YOUR ASSIGNMENT ▸ Where the data below contains pictures, omit them; output the rest word for word.

======

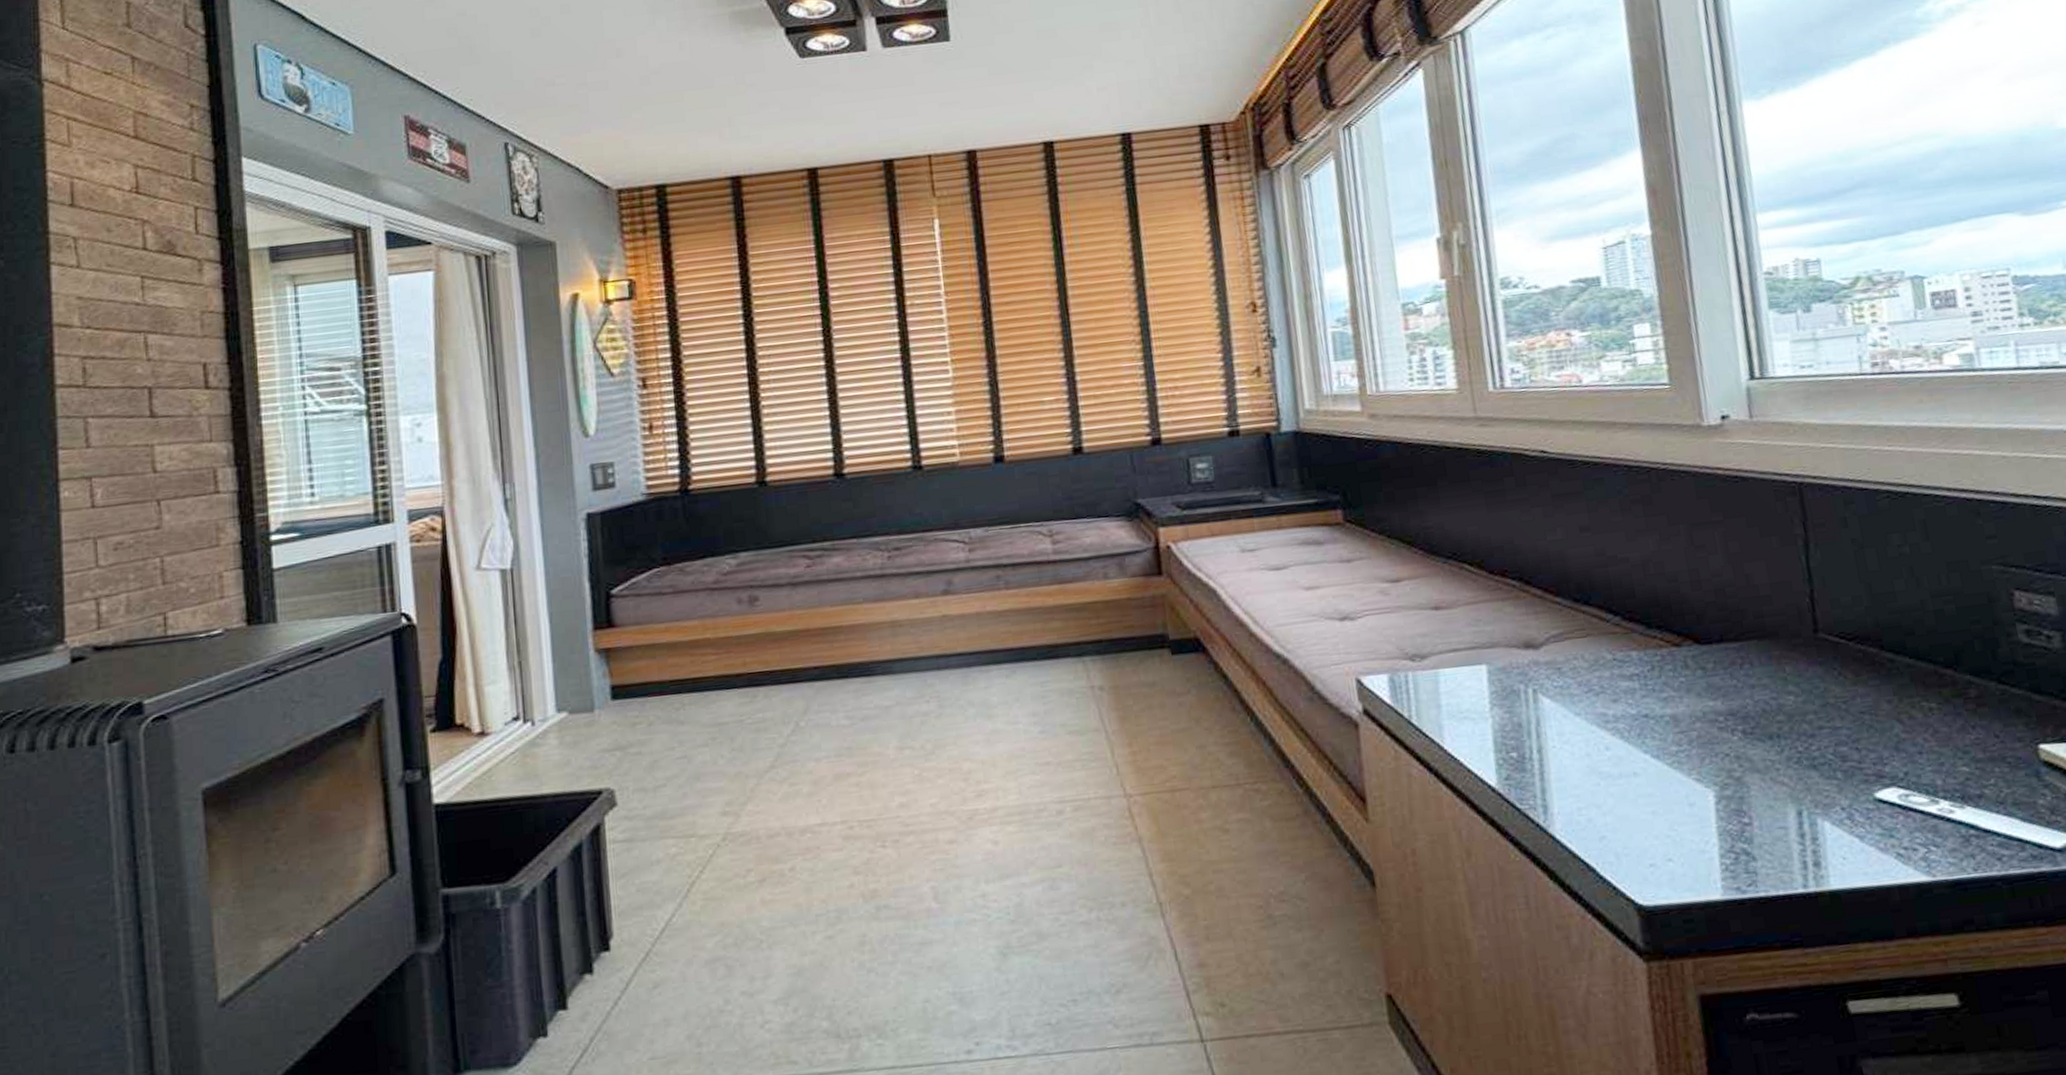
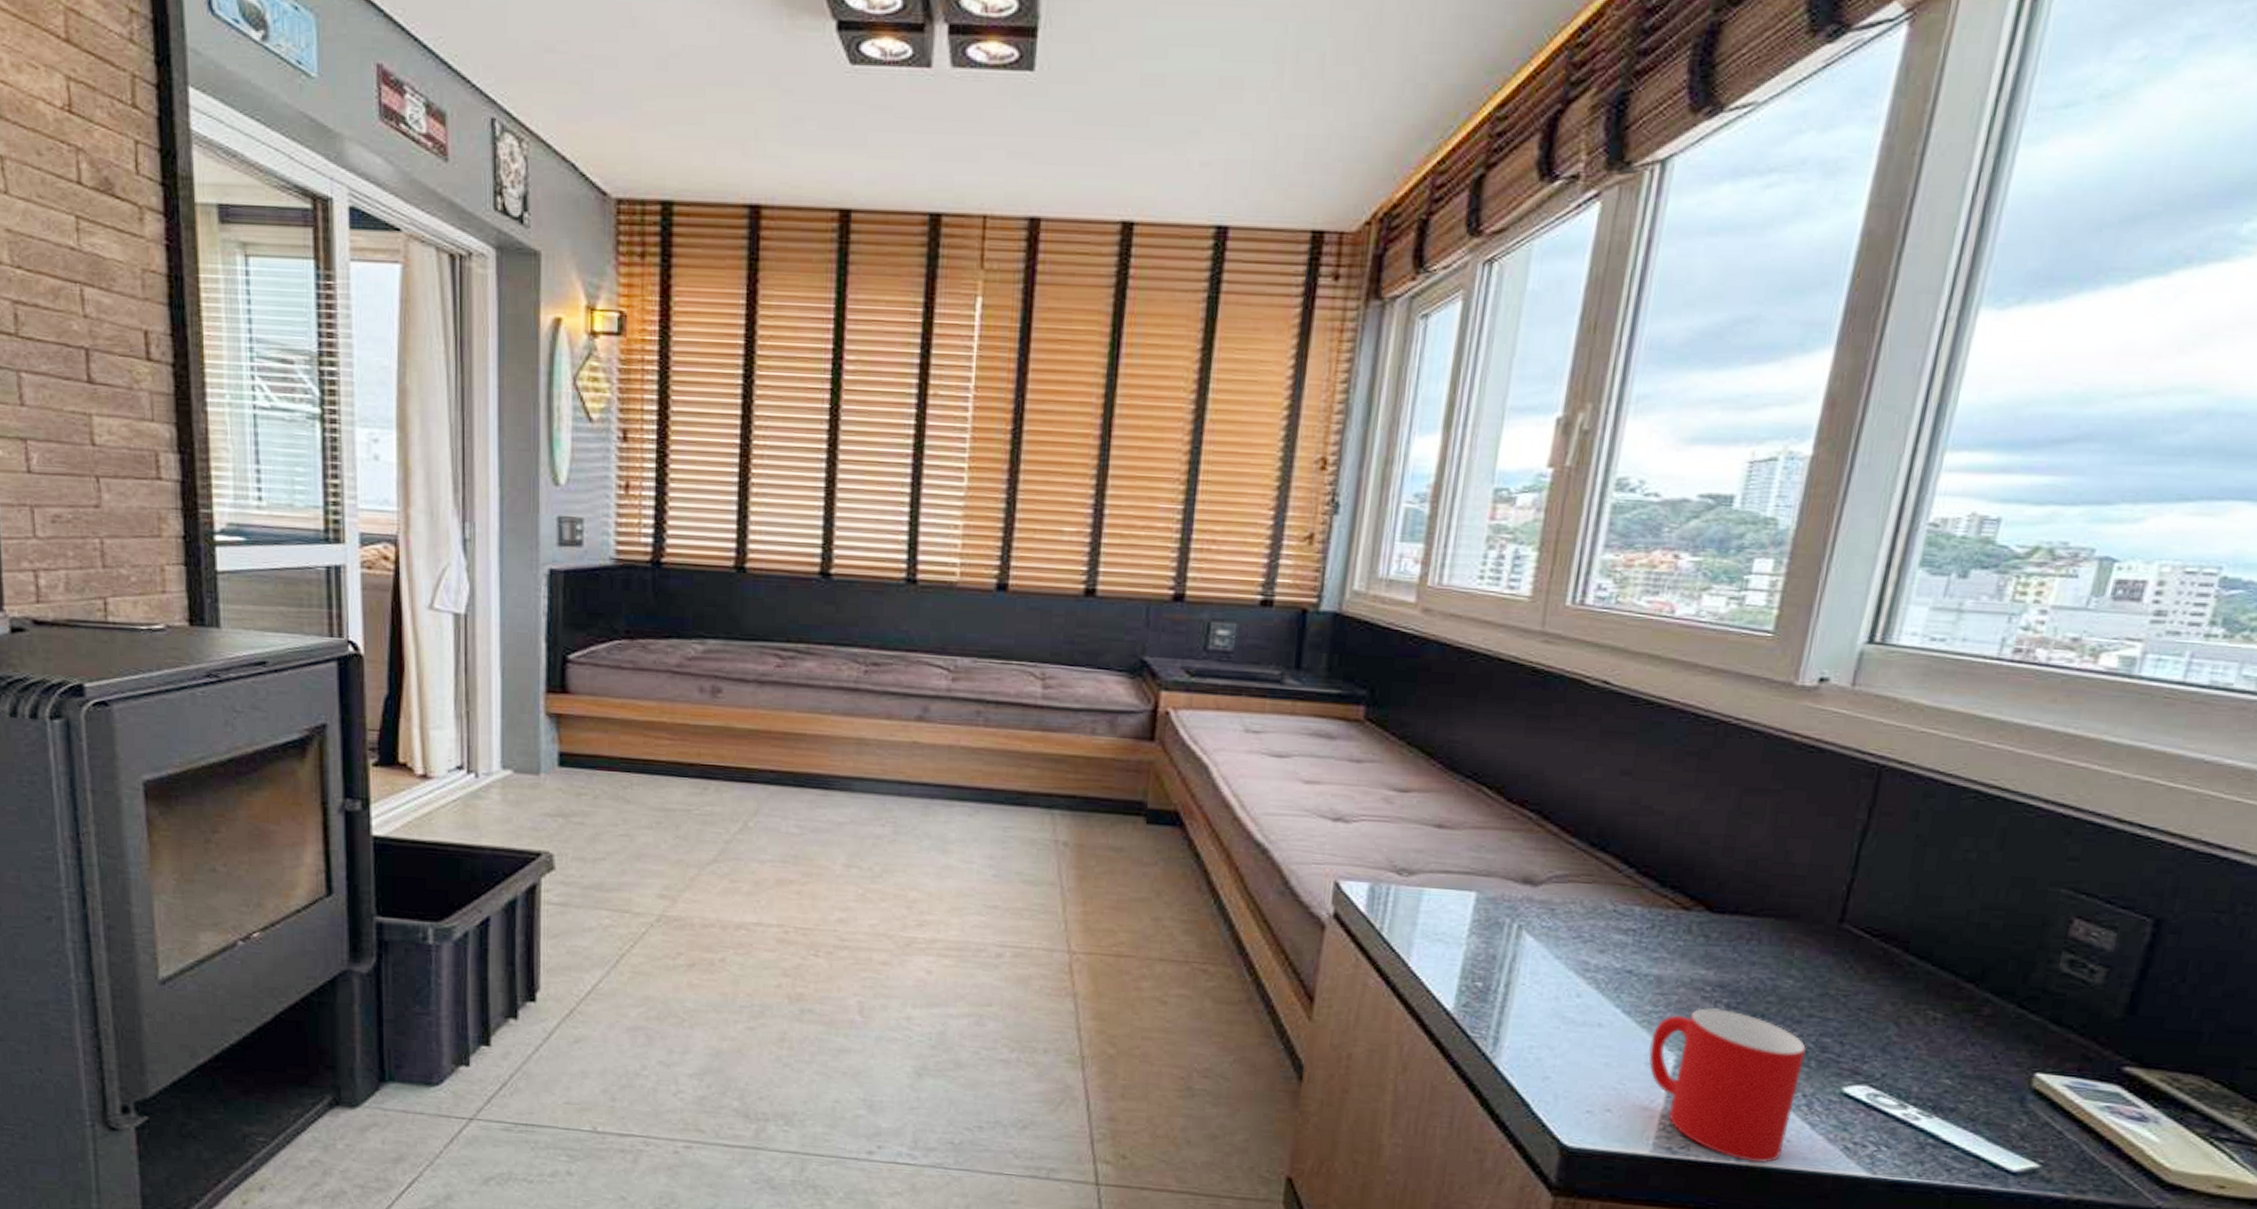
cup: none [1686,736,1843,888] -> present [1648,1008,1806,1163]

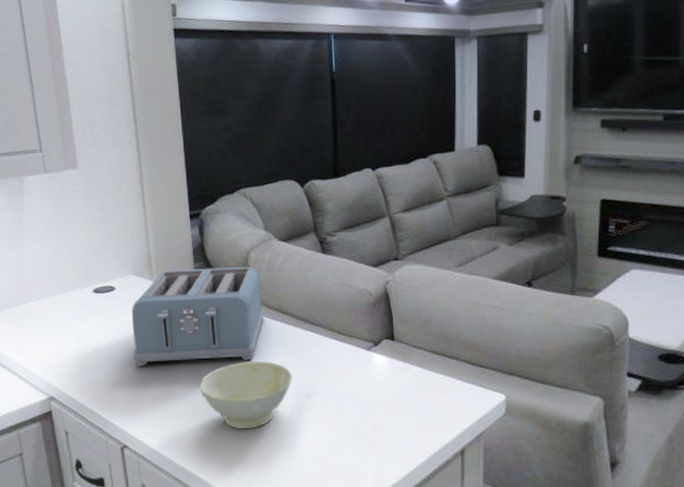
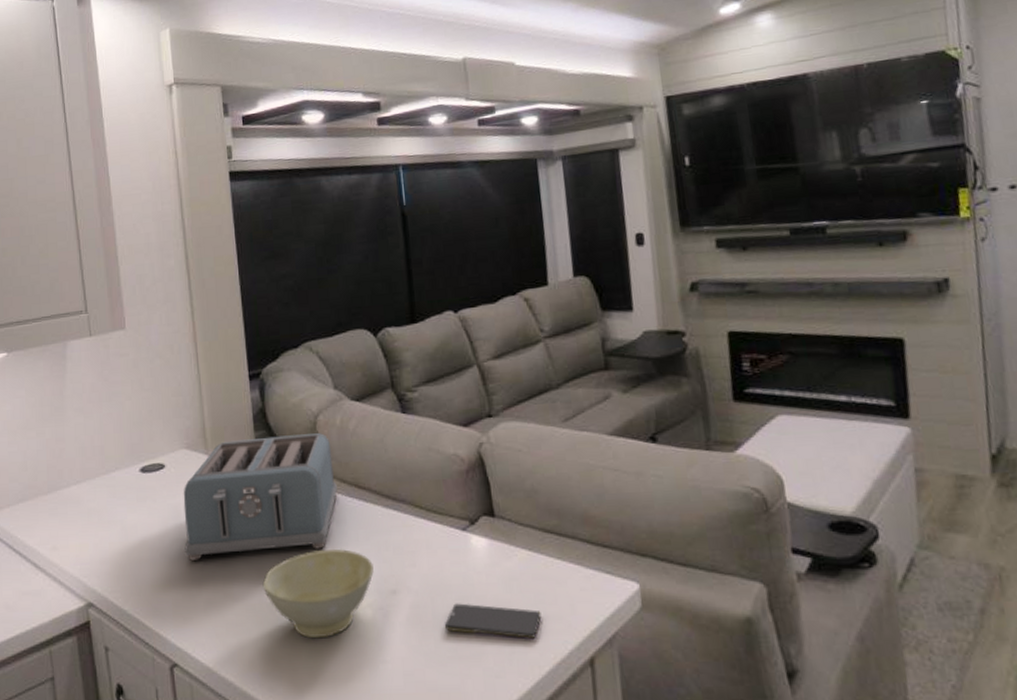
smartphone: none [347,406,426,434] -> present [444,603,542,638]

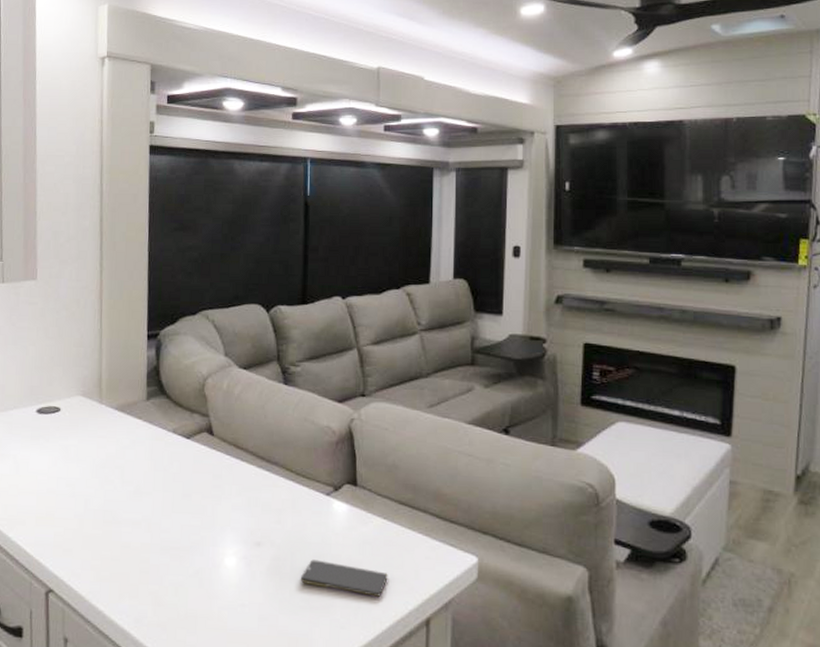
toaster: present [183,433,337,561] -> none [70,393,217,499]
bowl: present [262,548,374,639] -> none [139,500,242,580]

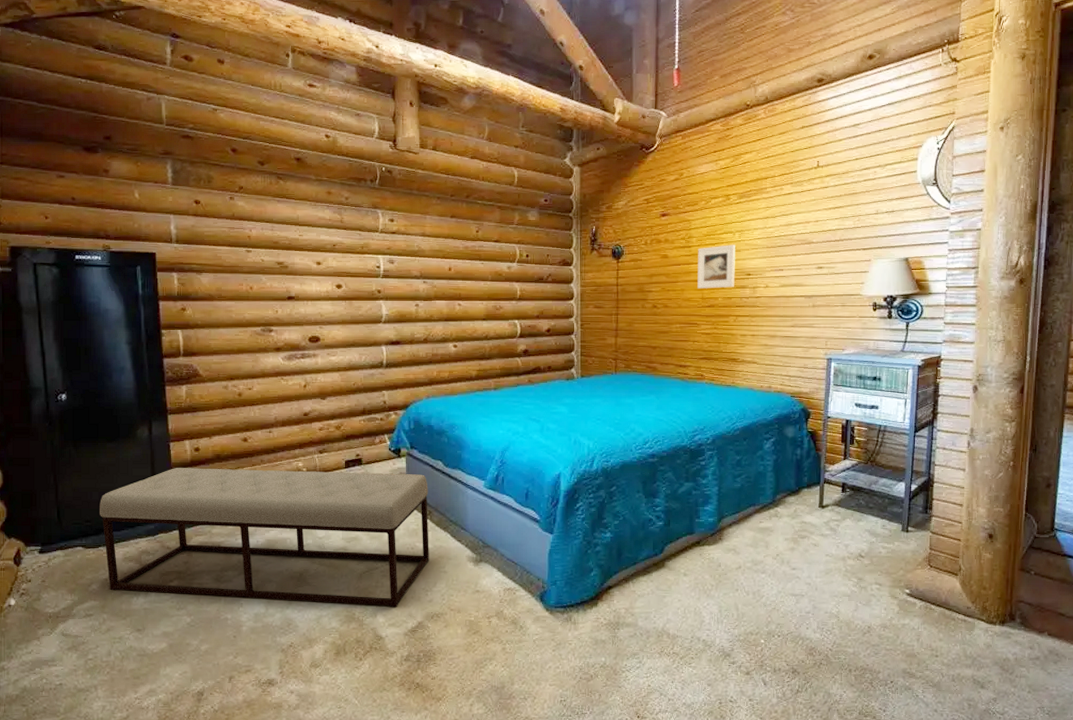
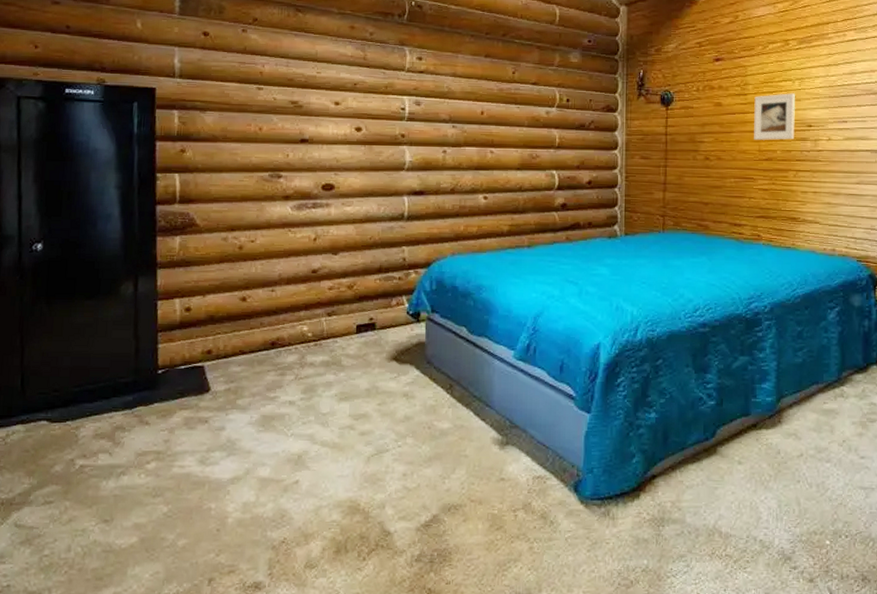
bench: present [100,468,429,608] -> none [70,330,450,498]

======

RESPONSE TO THE EXERCISE ▸
cup: none [1686,736,1843,888] -> present [1648,1008,1806,1163]

smartphone: none [347,406,426,434] -> present [444,603,542,638]

toaster: present [183,433,337,561] -> none [70,393,217,499]
bowl: present [262,548,374,639] -> none [139,500,242,580]

bench: present [100,468,429,608] -> none [70,330,450,498]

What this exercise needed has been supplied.